According to liberal critics of Gov. Pat McCrory and the General Assembly, the state should be losing its attraction as a place to do business. Our economy should be suffering from inadequate demand, thanks to state budget cuts. The passage of the marriage amendment and abortion legislation, and the refusal to assist the Obama administration in implementing its health care scheme, should be deterring out-of-state corporations from creating jobs here or even associating themselves with the state.
There is, in fact, no evidence whatsoever that these predicted events are occurring to any measurable degree. North Carolina’s economy is growing faster than the national average. By some measures, the state’s recent economic performance is among the strongest in the country.
North Carolina liberals would hardly be the first group to oversell their case and overestimate the consequences of not listening to them. In the past, for example, conservatives have sometimes predicted economic disaster from even small increases in tax rates.
Moreover, North Carolina conservatives should resist the temptation to attribute all of the state’s recent economic progress to conservative governance in Raleigh. That would be an exaggeration, too. There is a pendulum effect in economic recovery. States that experience relatively large losses during recessions will tend to post relatively large gains during recoveries.
Still, everyone who participates in public policy debate ought to be willing to adapt their arguments, and their understanding of public policy, to changing facts. The fiscal, regulatory, and social policies enacted by the legislature and McCrory administration have simply not had the economic effects that critics predicted.
Look at the labor market, in particular. The federal government administers two monthly surveys that provide snapshots of the labor market. The larger one, of employers, measures changes in payrolls. North Carolina is clearly performing well according to the payroll survey, adding some 80,000 jobs over the past 12 months and 174,000 jobs since mid-2011, both higher-than-average rates of job creation.
The smaller survey, of households, is used to estimate unemployment. On this survey, the state’s performance is a bit harder to summarize. On the one hand, North Carolina’s U-3 rate — the rate most commonly referred to as “the” unemployment rate — was 8 percent in October, down from 9.4 percent a year earlier. On the other hand, the household survey suggests the decline was due to people dropping out of the workforce, not to job creation.
Economists tend to trust the payroll survey more than the household survey to track job changes. But that doesn’t mean we should simply brush off the latter. Instead, we should look more closely at the data.
The U-3 rate is defined as the number of people actively looking for work but unemployed, divided by the total number of people in the civilian workforce.

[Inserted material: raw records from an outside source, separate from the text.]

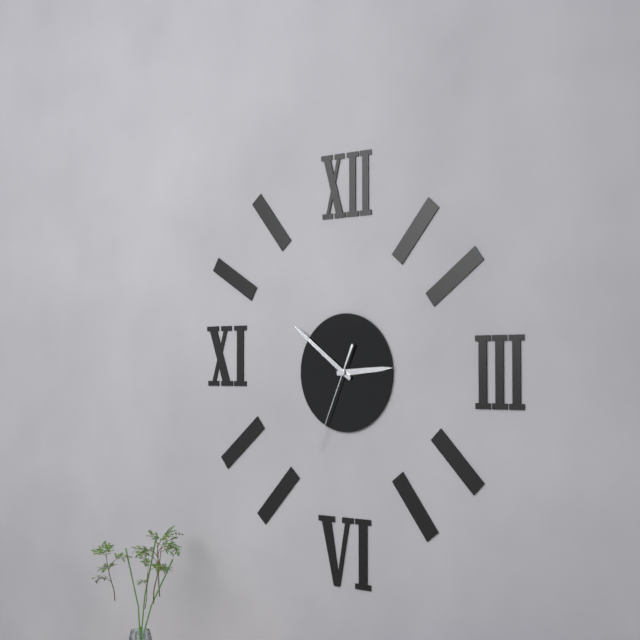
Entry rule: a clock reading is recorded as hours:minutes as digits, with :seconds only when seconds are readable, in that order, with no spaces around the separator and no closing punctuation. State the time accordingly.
2:51:34
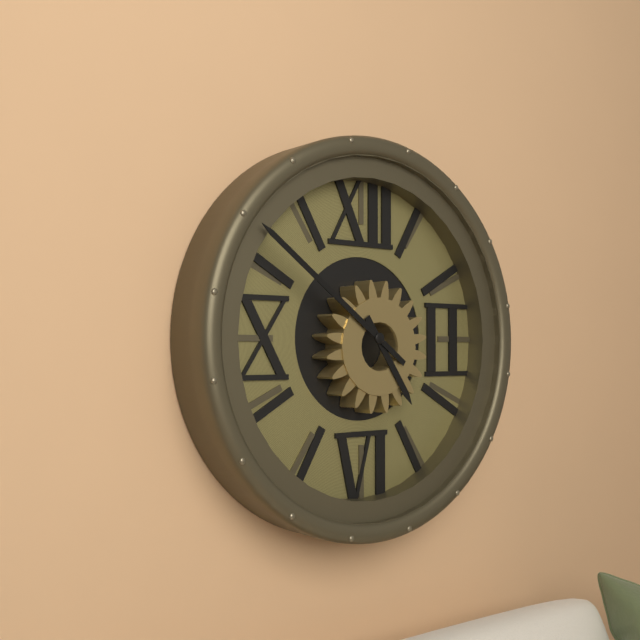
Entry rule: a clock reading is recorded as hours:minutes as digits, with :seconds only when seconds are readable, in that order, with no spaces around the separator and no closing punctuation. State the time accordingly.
4:51
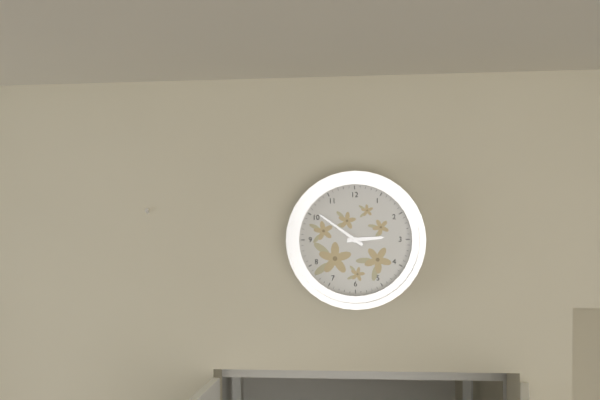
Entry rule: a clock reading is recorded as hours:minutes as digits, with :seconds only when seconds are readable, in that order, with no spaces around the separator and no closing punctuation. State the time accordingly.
2:51
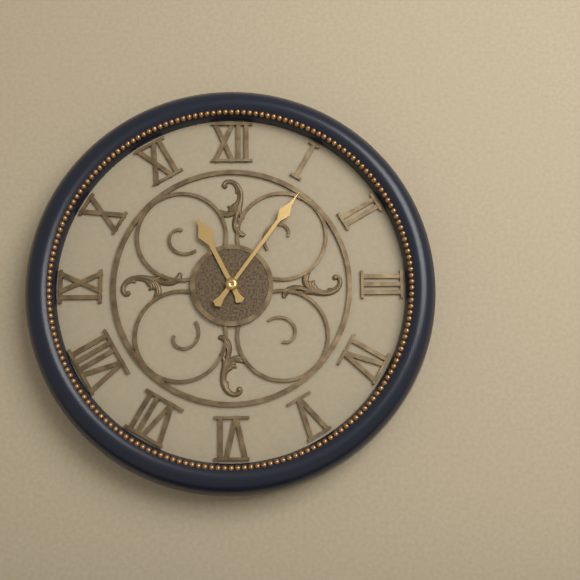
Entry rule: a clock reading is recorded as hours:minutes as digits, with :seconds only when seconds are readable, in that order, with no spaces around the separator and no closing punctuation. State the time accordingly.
11:06
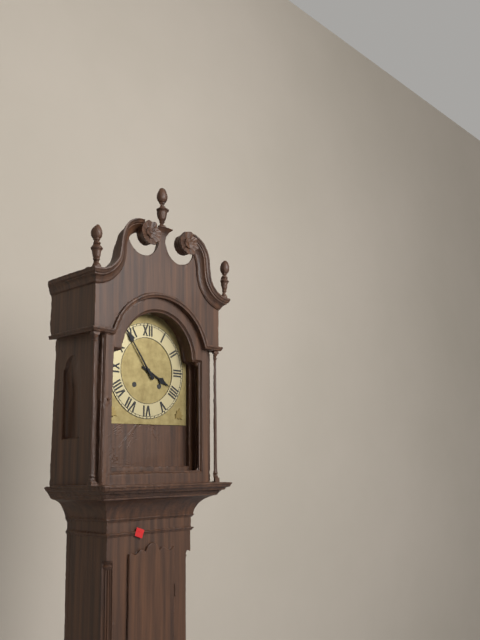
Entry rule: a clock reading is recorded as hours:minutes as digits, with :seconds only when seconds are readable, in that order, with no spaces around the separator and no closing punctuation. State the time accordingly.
3:54
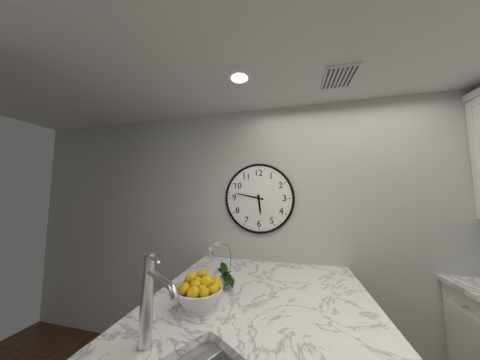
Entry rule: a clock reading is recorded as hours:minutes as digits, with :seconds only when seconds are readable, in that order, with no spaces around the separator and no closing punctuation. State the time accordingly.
5:47
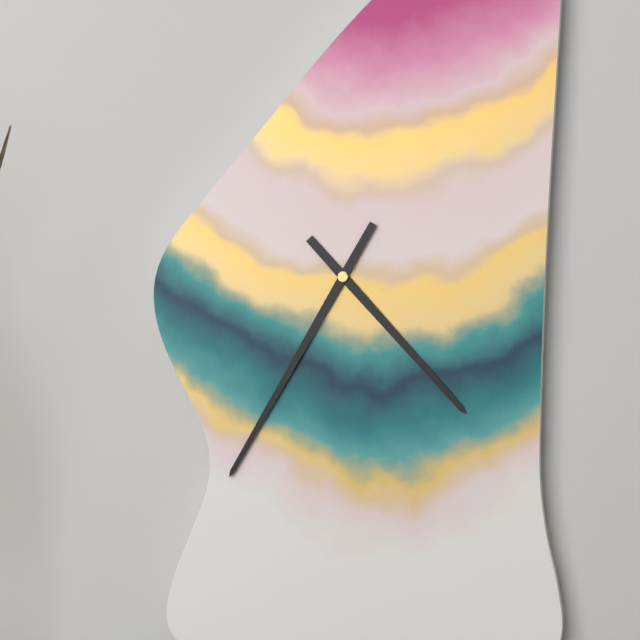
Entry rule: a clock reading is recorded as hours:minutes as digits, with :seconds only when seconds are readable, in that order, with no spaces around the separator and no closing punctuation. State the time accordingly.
4:35
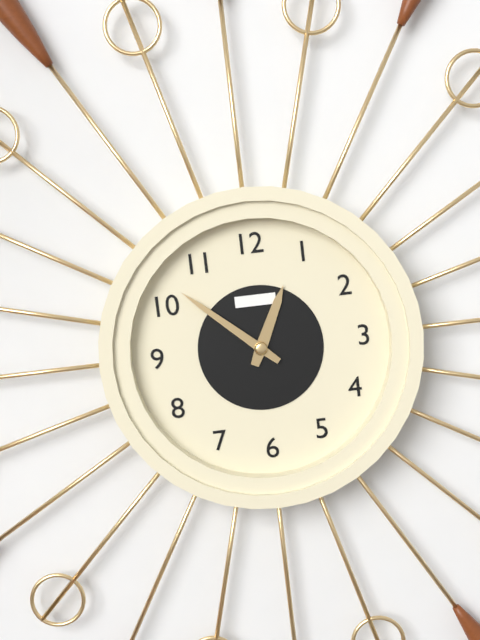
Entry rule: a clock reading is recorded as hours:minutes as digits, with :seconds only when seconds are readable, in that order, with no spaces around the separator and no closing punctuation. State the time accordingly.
12:52
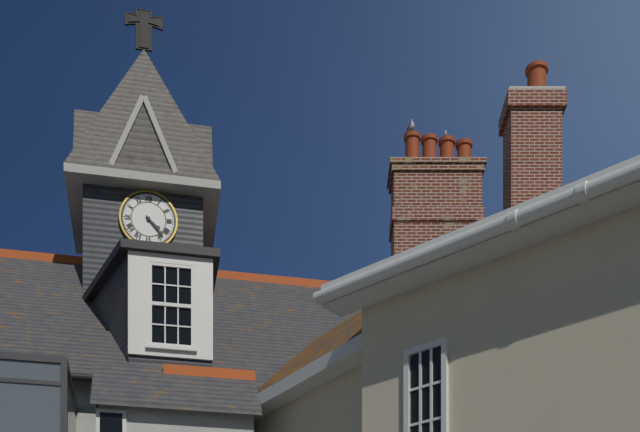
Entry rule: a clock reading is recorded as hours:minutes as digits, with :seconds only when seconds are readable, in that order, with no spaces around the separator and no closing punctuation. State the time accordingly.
4:23
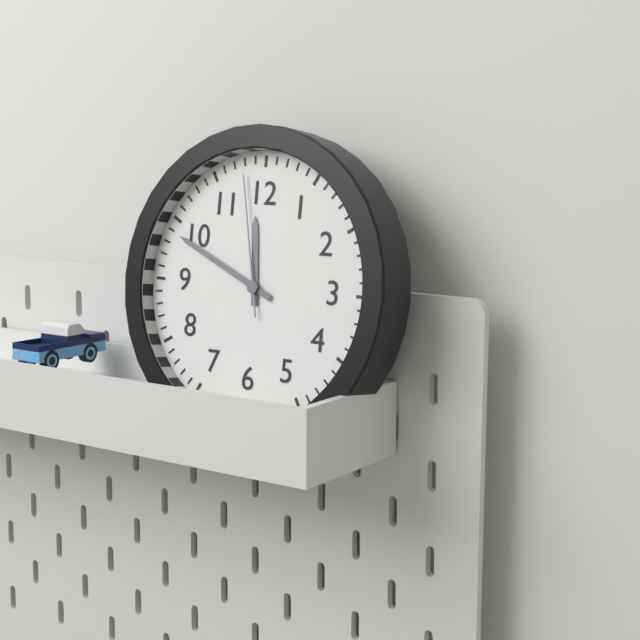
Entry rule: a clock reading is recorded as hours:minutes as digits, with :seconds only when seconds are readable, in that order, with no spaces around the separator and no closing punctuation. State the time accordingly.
11:49:58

Using the household survey, the federal government produces several broader measures of the labor market that capture the effects of people dropping out of the workforce for a while — to gain skills, take care of family members, or because of discouragement — as well as those who are working part-time but would like to work full-time.

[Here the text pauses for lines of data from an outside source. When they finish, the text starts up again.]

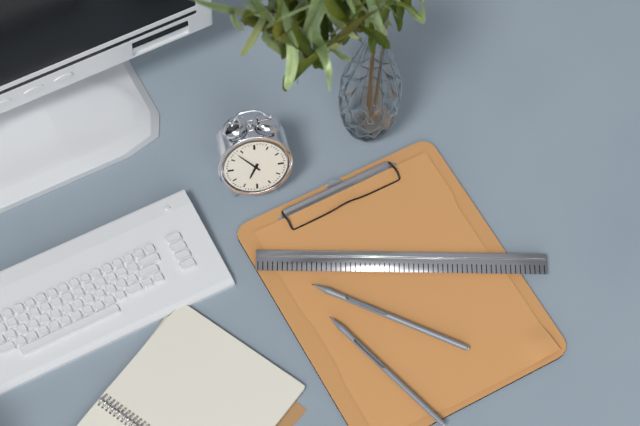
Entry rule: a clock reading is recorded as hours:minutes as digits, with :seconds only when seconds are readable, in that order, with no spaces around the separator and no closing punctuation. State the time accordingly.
6:53
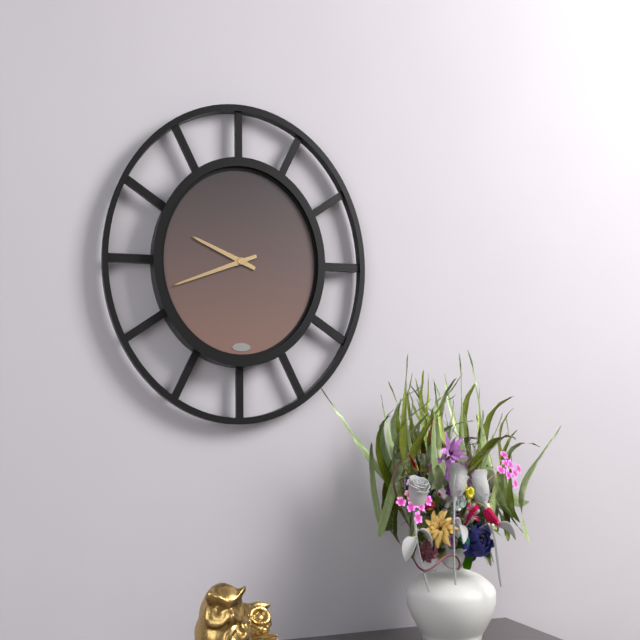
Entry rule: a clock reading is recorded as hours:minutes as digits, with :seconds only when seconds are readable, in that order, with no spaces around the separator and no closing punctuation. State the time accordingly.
9:42
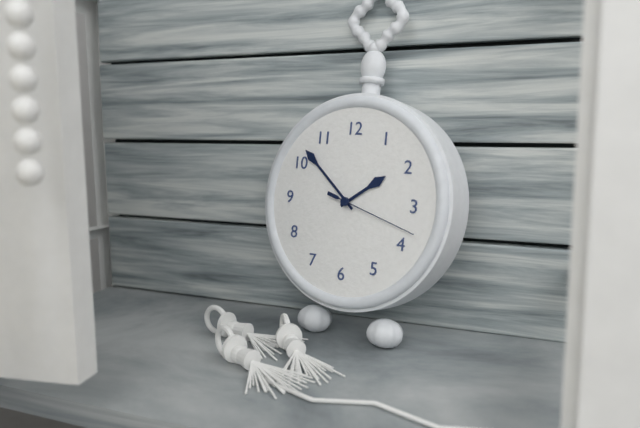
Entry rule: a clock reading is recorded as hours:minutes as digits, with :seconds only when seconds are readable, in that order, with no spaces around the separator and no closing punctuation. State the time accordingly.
1:52:18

While North Carolina’s underemployment rate was dropping by 2.1 percentage points, the nation’s rate dropped just nine-tenths of a point. In fact, only six states in the country had a larger drop in underemployment than North Carolina did.
To say that the state’s labor market is on the mend is certainly not to say that it is mended. Hundreds of thousands of North Carolinians remain out of work. But the progress is obvious — to those willing to acknowledge it.
Hood is president of the John Locke Foundation.